By Grace-Marie Turner
Our health care sector must change to meet the challenges of a 21st century economy.
Consumers, not just in the United States but in all developed countries, are demanding a much greater role in decisions involving their health care. People can find on the Internet a wealth of information about diseases, diagnoses, and treatment options; but all too often, they must fight bureaucracies and paperwork to influence the care they receive.
Moreover, our system of tying health insurance to the workplace is too antiquated for a 21st century workforce that is increasingly independent and mobile. The Labor Department reports that four in ten Americans changed jobs every year. The combination of job mobility and job-based health insurance makes it extremely difficult for people to maintain continuous insurance coverage. People leave their jobs and they lose their health insurance. And with the cost of health insurance and health care rising every year, many fear they would not be able to afford coverage on their own. Even some in the middle class worry that they are one premium payment away from joining the ranks of the uninsured.
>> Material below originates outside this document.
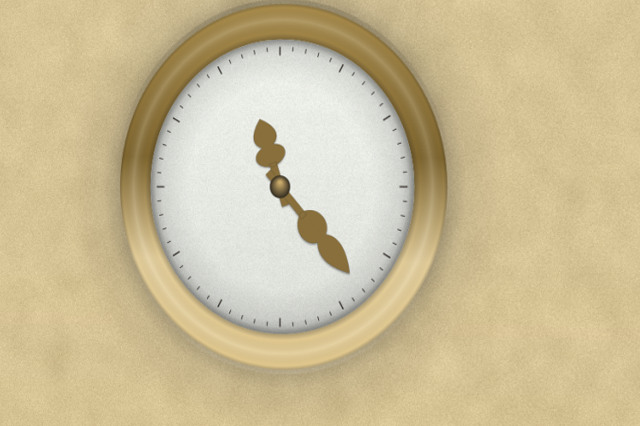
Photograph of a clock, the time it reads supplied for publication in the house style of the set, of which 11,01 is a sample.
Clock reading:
11,23
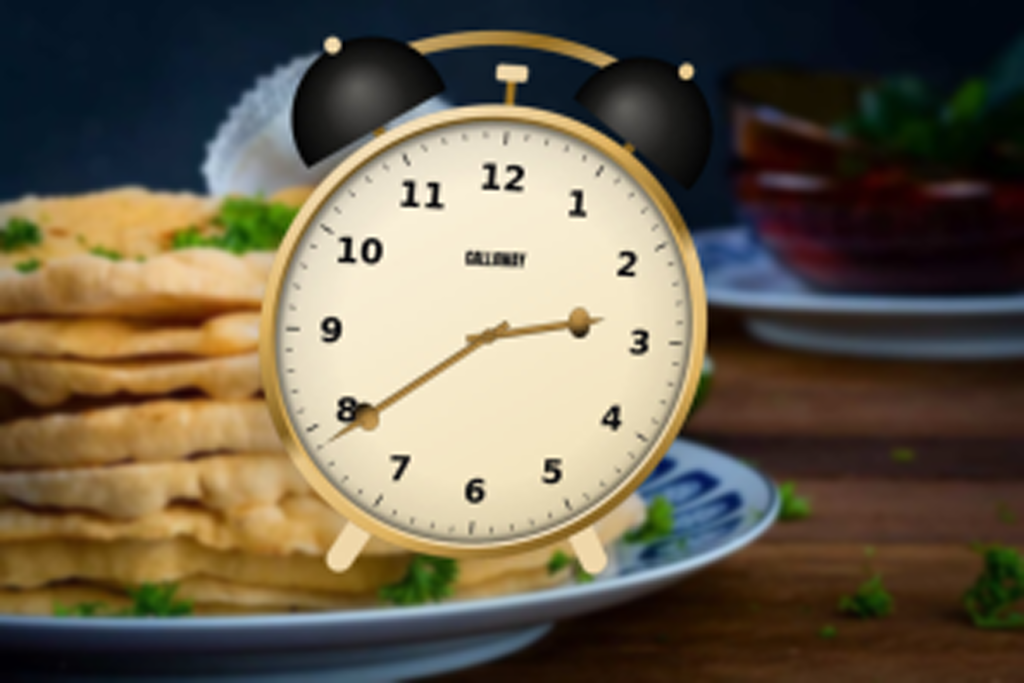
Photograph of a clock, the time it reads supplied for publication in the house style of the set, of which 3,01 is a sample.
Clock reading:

Clearly, a more modern system is needed to allow people to have health insurance that is portable … insurance that they can own, control, and tailor to their own needs … insurance that they—not politicians or corporate human resource directors—decide is right for them and their families. Women, especially, believe that they could make better health coverage choices for their families if only they were given the chance.
The move toward more individual control over health care decisions and health care spending is part of the global movement toward health care consumerism. Giving consumers more power and control over their health care and insurance creates new incentives for people to be more proactive in managing their health. Many companies realize this and are instituting new programs that give employees incentives to better manage their health spending. And they are creating new programs for those with chronic illnesses, like diabetes and asthma, to be partners in managing their care. A number of studies have shown that if people are given the tools, the information, and the incentive to manage their care, outcomes can be dramatically improved.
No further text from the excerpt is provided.